◆ Stored items
=== Begin Enclosure ===

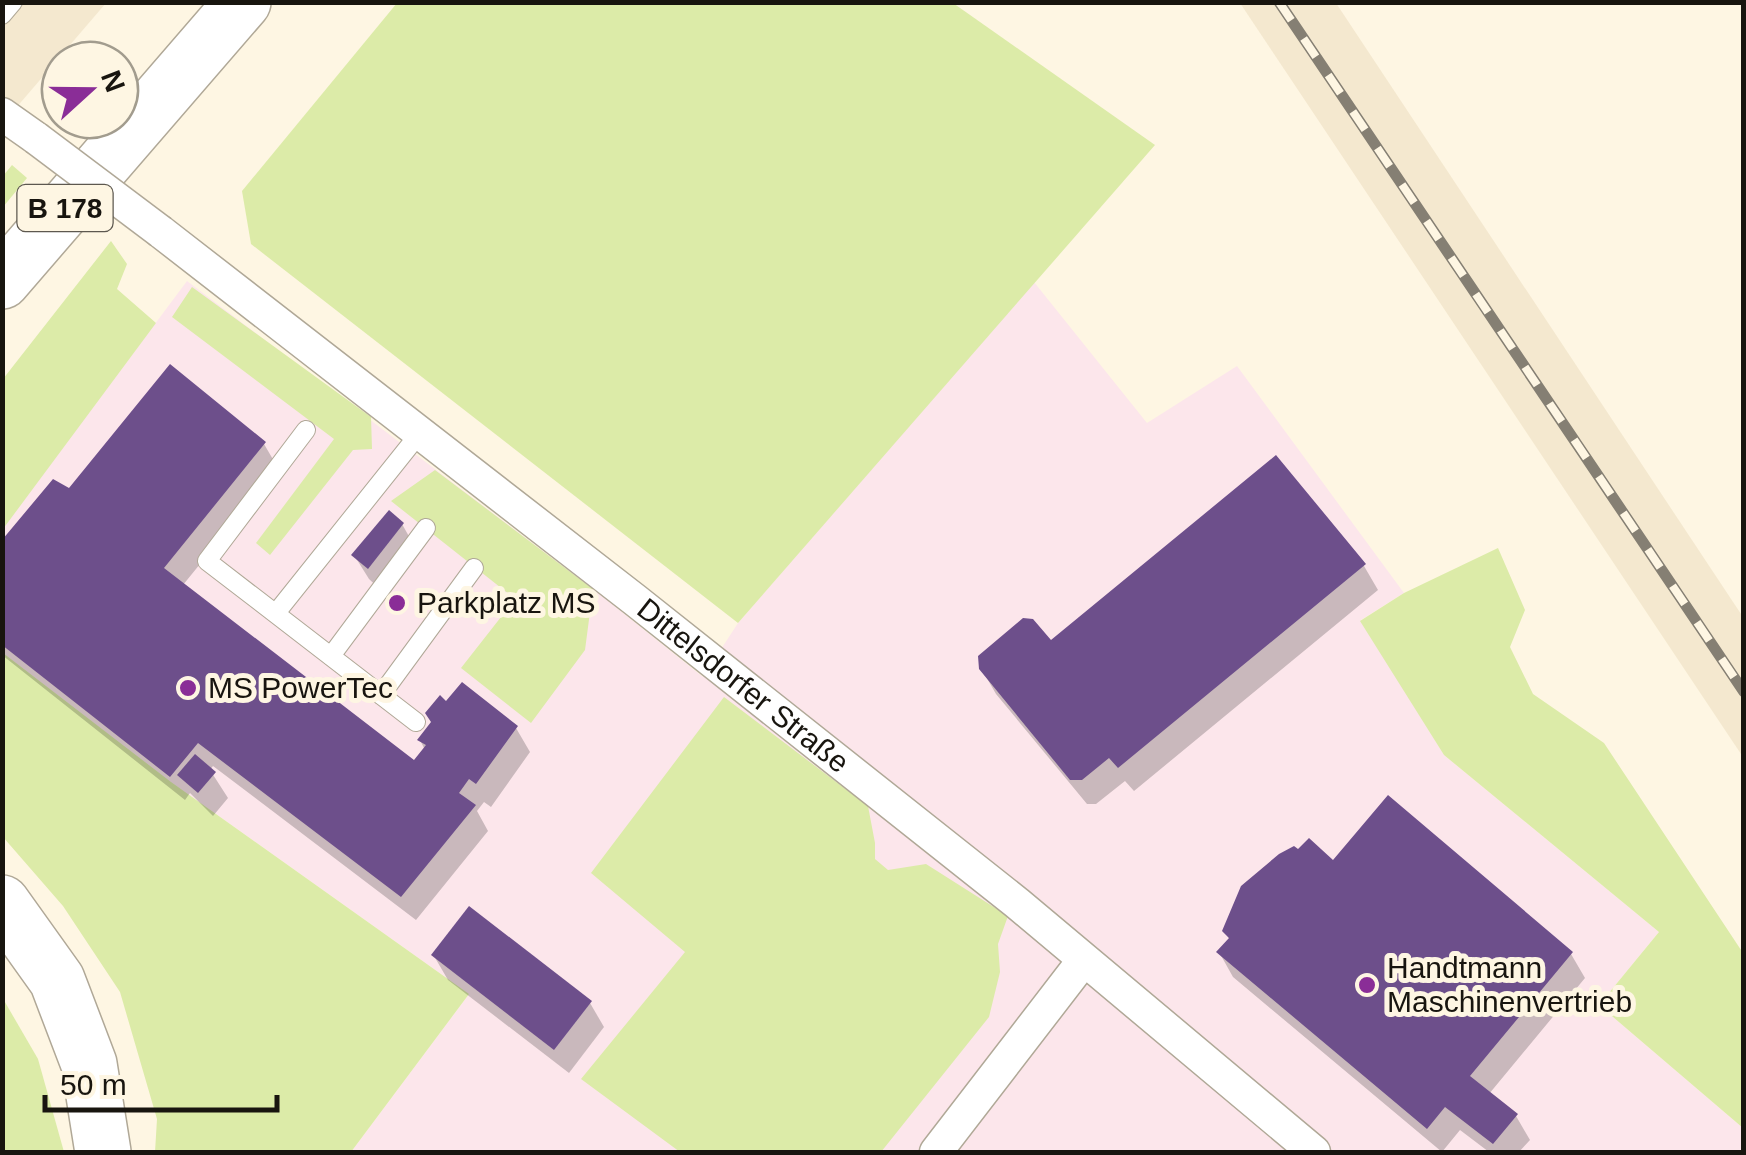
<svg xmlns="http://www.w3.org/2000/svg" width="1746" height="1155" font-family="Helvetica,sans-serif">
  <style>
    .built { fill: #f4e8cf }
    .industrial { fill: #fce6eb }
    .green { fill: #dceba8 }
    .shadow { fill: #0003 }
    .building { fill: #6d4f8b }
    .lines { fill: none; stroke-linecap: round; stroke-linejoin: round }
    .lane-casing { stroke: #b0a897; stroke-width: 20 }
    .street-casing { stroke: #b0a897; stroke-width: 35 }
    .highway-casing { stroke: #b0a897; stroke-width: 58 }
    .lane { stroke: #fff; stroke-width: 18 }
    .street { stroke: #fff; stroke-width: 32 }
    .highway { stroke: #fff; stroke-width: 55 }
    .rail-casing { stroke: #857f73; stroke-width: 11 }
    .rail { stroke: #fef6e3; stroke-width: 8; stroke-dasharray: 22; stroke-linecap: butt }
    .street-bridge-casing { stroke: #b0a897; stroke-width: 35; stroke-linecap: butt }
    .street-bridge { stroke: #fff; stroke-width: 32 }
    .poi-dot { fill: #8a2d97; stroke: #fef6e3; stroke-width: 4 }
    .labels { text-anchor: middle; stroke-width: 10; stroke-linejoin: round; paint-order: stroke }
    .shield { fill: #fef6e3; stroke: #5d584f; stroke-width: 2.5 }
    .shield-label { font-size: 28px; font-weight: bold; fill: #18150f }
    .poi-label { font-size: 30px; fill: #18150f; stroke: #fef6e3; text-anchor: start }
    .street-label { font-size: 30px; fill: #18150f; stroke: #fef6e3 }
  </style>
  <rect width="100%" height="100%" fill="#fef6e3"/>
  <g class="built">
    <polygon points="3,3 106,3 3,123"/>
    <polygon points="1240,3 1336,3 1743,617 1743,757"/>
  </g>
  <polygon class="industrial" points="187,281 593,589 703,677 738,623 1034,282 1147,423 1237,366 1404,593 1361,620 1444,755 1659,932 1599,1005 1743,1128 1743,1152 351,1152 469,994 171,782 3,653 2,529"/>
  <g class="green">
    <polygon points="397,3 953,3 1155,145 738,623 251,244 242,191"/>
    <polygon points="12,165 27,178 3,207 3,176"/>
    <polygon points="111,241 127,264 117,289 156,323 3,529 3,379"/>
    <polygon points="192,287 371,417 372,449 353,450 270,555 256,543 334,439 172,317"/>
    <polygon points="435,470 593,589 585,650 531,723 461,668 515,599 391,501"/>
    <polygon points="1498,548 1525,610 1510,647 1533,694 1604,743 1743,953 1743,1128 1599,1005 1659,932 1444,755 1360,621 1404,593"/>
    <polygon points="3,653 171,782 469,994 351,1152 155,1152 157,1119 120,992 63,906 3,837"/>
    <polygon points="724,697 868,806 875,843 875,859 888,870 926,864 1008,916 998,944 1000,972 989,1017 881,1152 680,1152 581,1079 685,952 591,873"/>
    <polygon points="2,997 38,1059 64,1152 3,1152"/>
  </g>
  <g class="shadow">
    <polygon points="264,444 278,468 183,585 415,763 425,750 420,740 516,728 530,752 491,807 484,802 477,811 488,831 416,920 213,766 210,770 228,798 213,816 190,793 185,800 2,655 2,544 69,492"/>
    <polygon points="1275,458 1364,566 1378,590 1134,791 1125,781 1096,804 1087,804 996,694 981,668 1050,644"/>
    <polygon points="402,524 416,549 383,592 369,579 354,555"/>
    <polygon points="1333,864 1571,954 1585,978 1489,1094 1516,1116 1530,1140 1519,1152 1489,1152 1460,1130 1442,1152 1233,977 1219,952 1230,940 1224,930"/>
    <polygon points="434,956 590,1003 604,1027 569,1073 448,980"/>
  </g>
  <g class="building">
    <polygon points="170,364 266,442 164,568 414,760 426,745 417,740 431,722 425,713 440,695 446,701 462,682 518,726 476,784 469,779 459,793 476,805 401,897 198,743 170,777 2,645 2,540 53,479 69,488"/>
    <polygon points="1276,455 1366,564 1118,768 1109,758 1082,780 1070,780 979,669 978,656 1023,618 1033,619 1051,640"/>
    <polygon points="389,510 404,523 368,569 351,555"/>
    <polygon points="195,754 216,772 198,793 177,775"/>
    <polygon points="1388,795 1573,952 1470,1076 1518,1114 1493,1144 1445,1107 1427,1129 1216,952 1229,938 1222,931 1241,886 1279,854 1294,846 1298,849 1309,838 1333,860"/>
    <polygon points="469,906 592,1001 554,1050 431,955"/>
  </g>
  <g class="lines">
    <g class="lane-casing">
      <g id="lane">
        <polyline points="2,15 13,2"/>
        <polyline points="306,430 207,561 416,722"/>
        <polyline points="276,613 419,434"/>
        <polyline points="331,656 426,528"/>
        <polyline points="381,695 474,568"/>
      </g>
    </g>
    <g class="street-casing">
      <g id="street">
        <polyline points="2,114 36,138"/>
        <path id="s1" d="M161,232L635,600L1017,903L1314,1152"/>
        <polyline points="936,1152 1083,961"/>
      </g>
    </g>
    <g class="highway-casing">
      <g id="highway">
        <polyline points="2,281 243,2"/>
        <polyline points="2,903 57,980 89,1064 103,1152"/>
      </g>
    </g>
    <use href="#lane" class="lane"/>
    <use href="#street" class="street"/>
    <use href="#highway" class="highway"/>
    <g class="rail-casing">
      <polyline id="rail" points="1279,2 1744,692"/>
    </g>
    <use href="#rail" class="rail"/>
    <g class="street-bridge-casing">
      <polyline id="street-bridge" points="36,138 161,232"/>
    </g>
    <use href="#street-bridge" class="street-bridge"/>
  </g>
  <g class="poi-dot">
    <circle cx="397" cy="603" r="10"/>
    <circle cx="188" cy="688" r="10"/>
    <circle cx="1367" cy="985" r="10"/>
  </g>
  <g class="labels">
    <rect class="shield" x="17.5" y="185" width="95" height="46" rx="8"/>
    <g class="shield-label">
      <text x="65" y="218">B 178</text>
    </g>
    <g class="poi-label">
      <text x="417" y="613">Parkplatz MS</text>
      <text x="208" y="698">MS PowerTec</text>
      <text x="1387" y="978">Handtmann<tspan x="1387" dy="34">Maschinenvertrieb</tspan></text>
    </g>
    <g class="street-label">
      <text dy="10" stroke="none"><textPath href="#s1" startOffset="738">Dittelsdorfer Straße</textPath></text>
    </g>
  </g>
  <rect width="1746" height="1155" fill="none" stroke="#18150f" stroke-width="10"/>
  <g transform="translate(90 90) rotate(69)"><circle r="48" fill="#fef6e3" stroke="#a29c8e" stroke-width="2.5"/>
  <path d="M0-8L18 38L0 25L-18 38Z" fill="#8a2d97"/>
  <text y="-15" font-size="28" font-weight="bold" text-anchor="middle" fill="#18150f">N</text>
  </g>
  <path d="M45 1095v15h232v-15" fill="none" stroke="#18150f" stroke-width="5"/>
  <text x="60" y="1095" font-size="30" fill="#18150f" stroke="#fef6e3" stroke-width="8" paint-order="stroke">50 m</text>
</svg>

=== End Enclosure ===
=== Begin Enclosure ===

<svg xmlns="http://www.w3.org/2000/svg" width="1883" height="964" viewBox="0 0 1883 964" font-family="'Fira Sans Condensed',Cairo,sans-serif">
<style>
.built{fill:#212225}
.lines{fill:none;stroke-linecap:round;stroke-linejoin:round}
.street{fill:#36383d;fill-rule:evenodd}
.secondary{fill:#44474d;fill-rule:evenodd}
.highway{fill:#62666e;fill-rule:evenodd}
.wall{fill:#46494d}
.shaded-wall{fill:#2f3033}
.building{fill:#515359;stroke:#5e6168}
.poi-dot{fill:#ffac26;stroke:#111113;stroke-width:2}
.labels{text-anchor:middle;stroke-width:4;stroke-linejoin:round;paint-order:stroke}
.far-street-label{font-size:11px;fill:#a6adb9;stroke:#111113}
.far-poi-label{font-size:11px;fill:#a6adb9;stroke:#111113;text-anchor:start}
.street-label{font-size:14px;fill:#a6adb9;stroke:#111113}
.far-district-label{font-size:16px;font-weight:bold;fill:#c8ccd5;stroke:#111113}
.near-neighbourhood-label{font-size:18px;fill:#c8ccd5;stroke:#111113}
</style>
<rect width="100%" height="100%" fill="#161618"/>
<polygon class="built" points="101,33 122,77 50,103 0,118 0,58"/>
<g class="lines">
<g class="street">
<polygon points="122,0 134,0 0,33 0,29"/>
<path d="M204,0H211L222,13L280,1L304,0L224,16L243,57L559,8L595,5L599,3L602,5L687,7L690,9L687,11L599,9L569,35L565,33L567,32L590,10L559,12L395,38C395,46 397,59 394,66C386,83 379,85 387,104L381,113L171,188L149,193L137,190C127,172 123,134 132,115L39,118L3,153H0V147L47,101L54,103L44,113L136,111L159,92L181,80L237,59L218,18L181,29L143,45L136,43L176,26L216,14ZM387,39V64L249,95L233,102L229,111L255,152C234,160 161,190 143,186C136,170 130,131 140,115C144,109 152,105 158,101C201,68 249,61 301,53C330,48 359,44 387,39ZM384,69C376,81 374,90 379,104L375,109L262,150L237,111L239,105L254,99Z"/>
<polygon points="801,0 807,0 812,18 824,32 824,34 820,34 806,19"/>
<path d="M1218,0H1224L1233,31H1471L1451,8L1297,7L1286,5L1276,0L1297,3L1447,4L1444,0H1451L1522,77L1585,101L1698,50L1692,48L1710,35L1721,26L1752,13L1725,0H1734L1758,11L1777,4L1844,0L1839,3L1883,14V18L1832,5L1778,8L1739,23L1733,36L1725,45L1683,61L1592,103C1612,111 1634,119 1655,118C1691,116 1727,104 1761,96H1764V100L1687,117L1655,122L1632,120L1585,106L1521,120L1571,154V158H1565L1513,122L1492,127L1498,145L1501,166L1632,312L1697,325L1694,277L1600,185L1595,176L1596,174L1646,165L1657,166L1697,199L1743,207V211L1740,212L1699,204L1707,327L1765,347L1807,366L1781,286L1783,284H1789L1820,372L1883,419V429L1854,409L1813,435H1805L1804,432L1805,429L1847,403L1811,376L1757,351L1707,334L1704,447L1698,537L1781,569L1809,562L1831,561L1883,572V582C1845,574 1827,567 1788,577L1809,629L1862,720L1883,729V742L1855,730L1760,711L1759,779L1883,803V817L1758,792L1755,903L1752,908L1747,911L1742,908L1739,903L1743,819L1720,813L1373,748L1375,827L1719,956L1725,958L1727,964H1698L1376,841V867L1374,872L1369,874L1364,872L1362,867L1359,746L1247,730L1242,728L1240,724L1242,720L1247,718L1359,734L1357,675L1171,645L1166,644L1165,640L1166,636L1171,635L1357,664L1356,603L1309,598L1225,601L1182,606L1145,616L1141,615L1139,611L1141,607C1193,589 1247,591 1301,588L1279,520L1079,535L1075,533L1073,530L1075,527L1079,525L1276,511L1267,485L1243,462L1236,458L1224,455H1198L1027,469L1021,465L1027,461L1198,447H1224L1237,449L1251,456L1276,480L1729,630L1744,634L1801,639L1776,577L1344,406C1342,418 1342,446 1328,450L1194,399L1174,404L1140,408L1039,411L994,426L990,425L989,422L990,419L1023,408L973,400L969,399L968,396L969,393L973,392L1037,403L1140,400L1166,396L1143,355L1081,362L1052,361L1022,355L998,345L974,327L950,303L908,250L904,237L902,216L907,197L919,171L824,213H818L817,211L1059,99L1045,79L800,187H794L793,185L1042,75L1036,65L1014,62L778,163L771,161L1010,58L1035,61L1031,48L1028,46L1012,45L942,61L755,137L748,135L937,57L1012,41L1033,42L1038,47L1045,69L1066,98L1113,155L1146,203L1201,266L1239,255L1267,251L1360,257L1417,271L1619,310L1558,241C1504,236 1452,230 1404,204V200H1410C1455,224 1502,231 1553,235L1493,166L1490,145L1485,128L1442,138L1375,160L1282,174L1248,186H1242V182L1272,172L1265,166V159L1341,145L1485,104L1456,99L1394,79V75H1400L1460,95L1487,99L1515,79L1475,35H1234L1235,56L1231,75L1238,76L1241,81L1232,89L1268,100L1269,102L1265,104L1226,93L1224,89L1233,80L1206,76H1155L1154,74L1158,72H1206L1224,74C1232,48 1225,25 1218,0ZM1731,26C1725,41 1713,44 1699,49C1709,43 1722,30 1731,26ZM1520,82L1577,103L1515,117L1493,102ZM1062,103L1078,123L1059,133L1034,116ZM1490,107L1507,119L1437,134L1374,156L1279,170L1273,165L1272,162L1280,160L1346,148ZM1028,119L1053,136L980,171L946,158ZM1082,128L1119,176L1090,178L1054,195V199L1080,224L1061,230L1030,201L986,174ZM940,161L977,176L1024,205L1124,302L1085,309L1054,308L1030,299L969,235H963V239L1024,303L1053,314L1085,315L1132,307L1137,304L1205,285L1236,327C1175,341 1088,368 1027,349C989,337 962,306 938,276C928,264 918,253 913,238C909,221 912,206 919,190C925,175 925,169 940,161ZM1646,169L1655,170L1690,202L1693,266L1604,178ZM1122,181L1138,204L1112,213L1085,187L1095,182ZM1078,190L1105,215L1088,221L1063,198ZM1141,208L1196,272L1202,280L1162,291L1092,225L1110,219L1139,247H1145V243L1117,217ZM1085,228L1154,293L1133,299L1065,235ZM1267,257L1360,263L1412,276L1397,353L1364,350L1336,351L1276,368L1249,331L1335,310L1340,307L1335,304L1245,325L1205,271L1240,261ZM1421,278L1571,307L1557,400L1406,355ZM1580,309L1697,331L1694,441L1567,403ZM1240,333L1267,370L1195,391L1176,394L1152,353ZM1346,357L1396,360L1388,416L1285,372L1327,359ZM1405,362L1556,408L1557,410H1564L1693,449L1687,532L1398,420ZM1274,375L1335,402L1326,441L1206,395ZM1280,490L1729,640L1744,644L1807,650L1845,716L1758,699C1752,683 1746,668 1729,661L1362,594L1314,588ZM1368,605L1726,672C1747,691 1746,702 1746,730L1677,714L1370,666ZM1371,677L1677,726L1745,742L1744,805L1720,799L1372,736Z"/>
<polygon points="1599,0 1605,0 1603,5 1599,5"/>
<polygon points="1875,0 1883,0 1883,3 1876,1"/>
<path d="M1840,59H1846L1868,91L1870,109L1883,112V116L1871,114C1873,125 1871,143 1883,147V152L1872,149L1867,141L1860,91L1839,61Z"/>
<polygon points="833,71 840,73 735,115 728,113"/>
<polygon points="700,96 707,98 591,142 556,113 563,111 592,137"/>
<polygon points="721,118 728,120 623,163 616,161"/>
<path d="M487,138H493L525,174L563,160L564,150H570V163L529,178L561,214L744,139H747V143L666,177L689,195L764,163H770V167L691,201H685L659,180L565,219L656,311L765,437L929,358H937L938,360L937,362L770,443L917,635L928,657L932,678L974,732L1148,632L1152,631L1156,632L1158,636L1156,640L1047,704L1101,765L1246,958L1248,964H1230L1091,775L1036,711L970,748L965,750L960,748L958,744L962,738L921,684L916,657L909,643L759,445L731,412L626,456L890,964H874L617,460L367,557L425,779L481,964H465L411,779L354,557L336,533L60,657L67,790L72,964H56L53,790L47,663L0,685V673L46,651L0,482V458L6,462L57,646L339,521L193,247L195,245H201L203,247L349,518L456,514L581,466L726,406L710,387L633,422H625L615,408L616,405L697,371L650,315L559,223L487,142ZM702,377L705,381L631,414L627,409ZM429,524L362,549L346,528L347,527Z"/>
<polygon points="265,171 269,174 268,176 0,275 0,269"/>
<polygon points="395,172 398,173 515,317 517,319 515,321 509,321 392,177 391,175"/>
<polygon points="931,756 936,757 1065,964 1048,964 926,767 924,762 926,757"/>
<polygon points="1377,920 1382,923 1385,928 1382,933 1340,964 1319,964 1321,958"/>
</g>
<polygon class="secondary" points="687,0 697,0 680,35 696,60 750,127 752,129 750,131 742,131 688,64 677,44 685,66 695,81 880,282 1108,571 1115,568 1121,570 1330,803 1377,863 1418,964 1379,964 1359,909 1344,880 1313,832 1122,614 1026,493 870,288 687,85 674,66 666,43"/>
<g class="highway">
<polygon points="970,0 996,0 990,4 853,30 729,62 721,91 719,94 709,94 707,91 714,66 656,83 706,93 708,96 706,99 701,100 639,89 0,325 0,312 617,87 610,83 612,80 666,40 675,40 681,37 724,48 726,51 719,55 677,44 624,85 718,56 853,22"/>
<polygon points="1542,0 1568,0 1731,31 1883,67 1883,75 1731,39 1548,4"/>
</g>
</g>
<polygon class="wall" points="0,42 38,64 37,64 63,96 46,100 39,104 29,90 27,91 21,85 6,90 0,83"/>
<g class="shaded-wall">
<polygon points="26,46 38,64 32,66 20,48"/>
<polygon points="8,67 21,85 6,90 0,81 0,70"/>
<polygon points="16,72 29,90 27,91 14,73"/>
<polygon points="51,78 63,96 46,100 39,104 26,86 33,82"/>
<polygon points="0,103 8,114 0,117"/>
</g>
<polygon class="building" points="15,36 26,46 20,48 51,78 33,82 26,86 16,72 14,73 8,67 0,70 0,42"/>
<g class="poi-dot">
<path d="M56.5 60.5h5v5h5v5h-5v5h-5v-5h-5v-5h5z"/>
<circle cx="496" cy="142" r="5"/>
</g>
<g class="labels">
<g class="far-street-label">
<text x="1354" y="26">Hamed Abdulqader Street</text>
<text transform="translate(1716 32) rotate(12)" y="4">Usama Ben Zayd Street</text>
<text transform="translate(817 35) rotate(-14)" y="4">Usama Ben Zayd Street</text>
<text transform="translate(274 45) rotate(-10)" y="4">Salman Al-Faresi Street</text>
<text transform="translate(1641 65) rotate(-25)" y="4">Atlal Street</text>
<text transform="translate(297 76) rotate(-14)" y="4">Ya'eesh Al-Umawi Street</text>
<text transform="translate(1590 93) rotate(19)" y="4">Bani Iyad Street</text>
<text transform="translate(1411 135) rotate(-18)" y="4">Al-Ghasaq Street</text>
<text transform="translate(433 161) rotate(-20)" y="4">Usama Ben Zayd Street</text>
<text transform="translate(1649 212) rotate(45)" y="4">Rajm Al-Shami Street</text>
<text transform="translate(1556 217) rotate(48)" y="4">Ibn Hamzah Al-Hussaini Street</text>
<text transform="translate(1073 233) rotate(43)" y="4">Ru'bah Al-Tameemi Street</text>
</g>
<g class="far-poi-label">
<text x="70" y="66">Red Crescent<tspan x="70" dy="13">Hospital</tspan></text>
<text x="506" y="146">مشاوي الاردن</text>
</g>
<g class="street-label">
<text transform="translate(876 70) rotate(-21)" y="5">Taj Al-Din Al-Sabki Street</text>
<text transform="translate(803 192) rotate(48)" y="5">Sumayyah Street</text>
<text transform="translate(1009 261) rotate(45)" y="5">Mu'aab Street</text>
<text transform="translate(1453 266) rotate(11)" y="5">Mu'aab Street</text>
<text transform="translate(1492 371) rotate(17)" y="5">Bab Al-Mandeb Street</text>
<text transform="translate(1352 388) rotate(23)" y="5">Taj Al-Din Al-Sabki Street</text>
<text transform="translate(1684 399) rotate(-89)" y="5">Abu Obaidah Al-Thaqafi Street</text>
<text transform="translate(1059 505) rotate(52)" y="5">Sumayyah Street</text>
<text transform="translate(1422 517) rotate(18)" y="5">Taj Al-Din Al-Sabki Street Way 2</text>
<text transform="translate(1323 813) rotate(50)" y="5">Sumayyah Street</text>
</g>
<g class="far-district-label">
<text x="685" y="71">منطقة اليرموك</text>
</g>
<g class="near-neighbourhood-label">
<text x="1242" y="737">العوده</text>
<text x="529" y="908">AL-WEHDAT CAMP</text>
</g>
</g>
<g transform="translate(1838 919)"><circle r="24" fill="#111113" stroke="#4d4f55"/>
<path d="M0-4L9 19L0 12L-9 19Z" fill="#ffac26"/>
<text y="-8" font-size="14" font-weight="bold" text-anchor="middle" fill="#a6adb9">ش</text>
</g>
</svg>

=== End Enclosure ===

◆ Exercise details
Search the data for "lines". Copy every matching line.

◆ Result below
    .lines { fill: none; stroke-linecap: round; stroke-linejoin: round }
  <g class="lines">
.lines{fill:none;stroke-linecap:round;stroke-linejoin:round}
<g class="lines">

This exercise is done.